Here, Patel joins several discrete and separate claims against Corey, Jason, Presswood,
and Levi in one action; he makes no claims as to how Count 1 and his claims against the
aforementioned individuals arose out of the same transaction or occurrence. Simply put, Count
2, Count 3, Count 4, and Count 5 allege “different charges against different prison officials,”
Kadamovas v. Stevens, 706 F.3d 843, 846 (7th Cir. 2013), and so violate Rule 20.
Patel may, however, cure his joinder problem. If he wishes to proceed with some or all of
the misjoined claims, he can draft “separate complaints, each confined to one group of injuries
and defendants.” Id. at 846. Patel will incur filing fees for each separate action, although he may
seek to proceed in forma pauperis under 28 U.S.C. § 1915. 1 Every complaint submitted will then
be screened, and Patel must ensure that any new complaint does not run afoul of § 1915A, lest he
incur one or more “strikes.” Because preliminary screening has not yet occurred as to Count 2
through Count 5, the Court takes no position as to the merits of these counts—they are
considered dismissed without prejudice from this action.

▶ **Entries supplied**
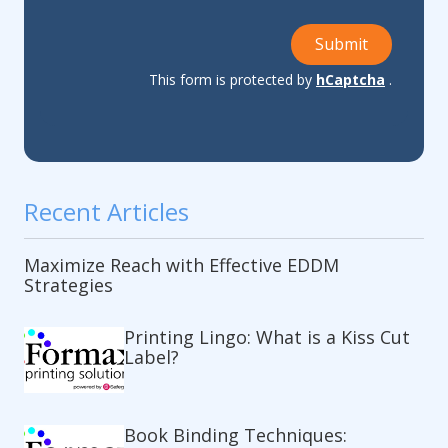
Submit
This form is protected by
hCaptcha
.
Recent Articles
Maximize Reach with Effective EDDM
Strategies
Printing Lingo: What is a Kiss Cut
Label?
Book Binding Techniques:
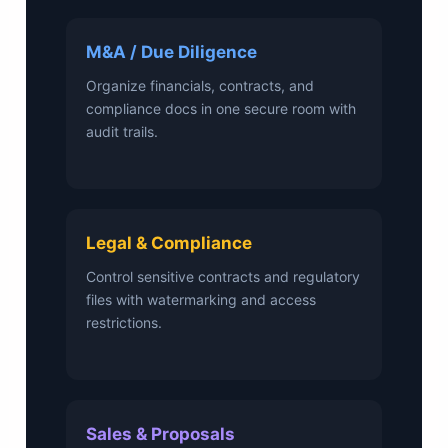
M&A / Due Diligence
Organize financials, contracts, and
compliance docs in one secure room with
audit trails.
Legal & Compliance
Control sensitive contracts and regulatory
files with watermarking and access
restrictions.
Sales & Proposals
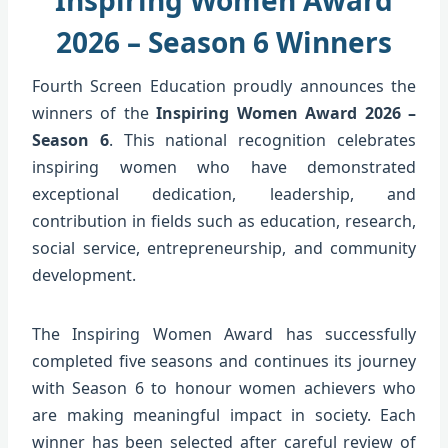
2026 – Season 6 Winners
Fourth Screen Education proudly announces the
winners of the
Inspiring Women Award 2026 –
Season 6
. This national recognition celebrates
inspiring women who have demonstrated
exceptional dedication, leadership, and
contribution in fields such as education, research,
social service, entrepreneurship, and community
development.
The Inspiring Women Award has successfully
completed five seasons and continues its journey
with Season 6 to honour women achievers who
are making meaningful impact in society. Each
winner has been selected after careful review of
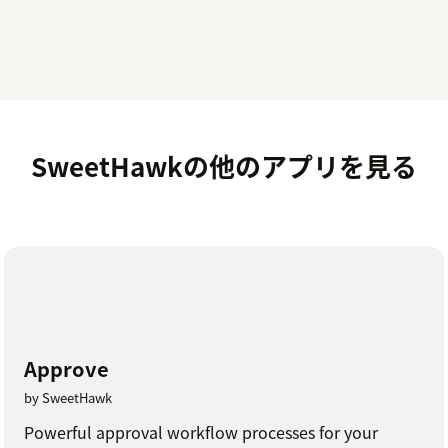
SweetHawkの他のアプリを見る
Approve
by SweetHawk
Powerful approval workflow processes for your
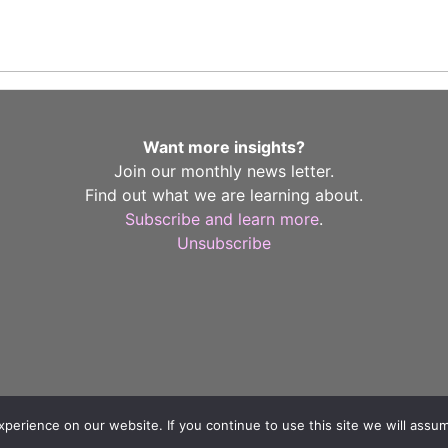
Want more insights?
Join our monthly news letter.
Find out what we are learning about.
Subscribe and learn more
.
Unsubscribe
erience on our website. If you continue to use this site we will assum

▶ **Questions on the material**
A) Translate this sentence from the court excerpt on joinder into Spanish: "Patel may, however, cure his joinder problem."
B) Answer these questions from the court excerpt on joinder:
(i) Which rule do Counts 2 through 5 violate?
(ii) Under which statute may Patel seek to proceed in forma pauperis?
(iii) How are Counts 2 through 5 treated in this action?

▶ **Solution set**
A) Sin embargo, Patel puede subsanar su problema de acumulación indebida.

B)
(i) Rule 20.
(ii) 28 U.S.C. § 1915.
(iii) They are considered dismissed without prejudice.